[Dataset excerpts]
================
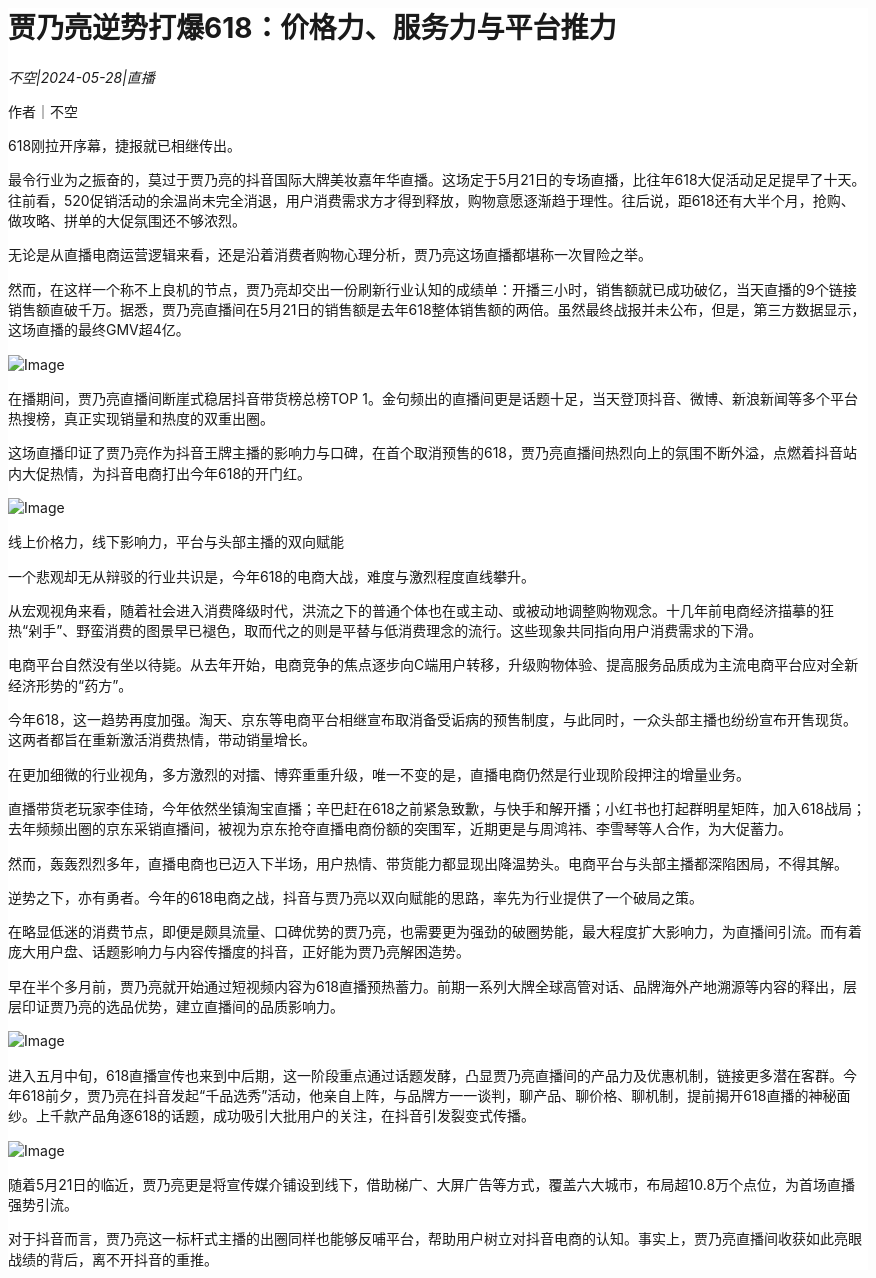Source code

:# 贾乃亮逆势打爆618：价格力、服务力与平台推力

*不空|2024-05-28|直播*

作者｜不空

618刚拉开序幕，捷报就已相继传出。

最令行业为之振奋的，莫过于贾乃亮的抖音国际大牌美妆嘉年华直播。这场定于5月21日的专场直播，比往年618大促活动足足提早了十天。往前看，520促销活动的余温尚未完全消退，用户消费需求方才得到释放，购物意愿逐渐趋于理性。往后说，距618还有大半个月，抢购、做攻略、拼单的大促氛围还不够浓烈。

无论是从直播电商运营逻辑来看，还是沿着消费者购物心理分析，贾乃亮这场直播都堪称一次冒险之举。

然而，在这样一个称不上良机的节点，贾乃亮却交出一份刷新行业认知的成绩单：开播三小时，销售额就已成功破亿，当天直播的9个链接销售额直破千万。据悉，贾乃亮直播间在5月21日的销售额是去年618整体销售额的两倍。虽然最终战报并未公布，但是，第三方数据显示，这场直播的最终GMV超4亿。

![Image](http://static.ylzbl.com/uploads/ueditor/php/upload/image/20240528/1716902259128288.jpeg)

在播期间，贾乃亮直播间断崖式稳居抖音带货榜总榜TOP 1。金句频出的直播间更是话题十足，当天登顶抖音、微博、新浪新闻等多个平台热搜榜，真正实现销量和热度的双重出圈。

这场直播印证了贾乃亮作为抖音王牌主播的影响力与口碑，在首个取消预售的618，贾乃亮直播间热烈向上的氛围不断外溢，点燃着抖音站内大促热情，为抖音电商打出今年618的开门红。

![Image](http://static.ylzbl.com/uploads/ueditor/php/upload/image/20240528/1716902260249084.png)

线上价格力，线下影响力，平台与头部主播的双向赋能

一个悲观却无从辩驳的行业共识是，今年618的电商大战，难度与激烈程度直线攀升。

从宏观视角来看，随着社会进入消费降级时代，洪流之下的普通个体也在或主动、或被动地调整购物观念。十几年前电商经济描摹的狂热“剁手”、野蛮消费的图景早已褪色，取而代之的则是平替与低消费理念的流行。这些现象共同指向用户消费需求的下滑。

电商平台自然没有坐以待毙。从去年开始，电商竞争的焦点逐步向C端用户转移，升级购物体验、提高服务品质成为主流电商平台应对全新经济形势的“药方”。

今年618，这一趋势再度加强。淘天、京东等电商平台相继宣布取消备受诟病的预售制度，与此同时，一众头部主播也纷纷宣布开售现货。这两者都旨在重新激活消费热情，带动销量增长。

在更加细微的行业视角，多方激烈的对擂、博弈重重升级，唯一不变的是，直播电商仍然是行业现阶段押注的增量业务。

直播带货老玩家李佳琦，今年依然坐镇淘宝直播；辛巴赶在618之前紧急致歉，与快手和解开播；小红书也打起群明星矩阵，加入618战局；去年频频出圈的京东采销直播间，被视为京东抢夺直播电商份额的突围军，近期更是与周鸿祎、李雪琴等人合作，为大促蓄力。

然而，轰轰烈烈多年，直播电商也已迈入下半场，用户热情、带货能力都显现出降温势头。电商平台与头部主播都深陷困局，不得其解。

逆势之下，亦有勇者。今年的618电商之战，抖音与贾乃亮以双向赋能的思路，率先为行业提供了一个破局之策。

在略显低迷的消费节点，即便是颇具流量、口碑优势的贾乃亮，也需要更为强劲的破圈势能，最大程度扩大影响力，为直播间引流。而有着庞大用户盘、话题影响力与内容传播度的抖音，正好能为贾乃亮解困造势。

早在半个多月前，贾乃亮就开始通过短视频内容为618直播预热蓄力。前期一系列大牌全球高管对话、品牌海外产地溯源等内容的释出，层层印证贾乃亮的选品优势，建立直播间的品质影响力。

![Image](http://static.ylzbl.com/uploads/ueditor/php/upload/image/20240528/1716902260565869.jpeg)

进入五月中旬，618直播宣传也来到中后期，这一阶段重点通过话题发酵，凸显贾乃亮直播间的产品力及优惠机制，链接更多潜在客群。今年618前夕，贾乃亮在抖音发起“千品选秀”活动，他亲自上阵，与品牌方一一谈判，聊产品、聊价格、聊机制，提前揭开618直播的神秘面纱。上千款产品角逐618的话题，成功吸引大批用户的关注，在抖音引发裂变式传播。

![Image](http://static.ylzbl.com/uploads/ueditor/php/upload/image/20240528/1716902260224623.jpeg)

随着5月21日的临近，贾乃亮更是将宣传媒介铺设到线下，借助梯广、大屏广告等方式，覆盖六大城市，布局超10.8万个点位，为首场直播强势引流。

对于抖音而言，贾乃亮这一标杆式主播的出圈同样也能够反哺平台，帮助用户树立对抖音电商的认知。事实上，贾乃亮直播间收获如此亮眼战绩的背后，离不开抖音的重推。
================
▸ What you are asked to do: Work through the records above. Copy every line with the string "jpeg".

▸ Task output:
![Image](http://static.ylzbl.com/uploads/ueditor/php/upload/image/20240528/1716902259128288.jpeg)
![Image](http://static.ylzbl.com/uploads/ueditor/php/upload/image/20240528/1716902260565869.jpeg)
![Image](http://static.ylzbl.com/uploads/ueditor/php/upload/image/20240528/1716902260224623.jpeg)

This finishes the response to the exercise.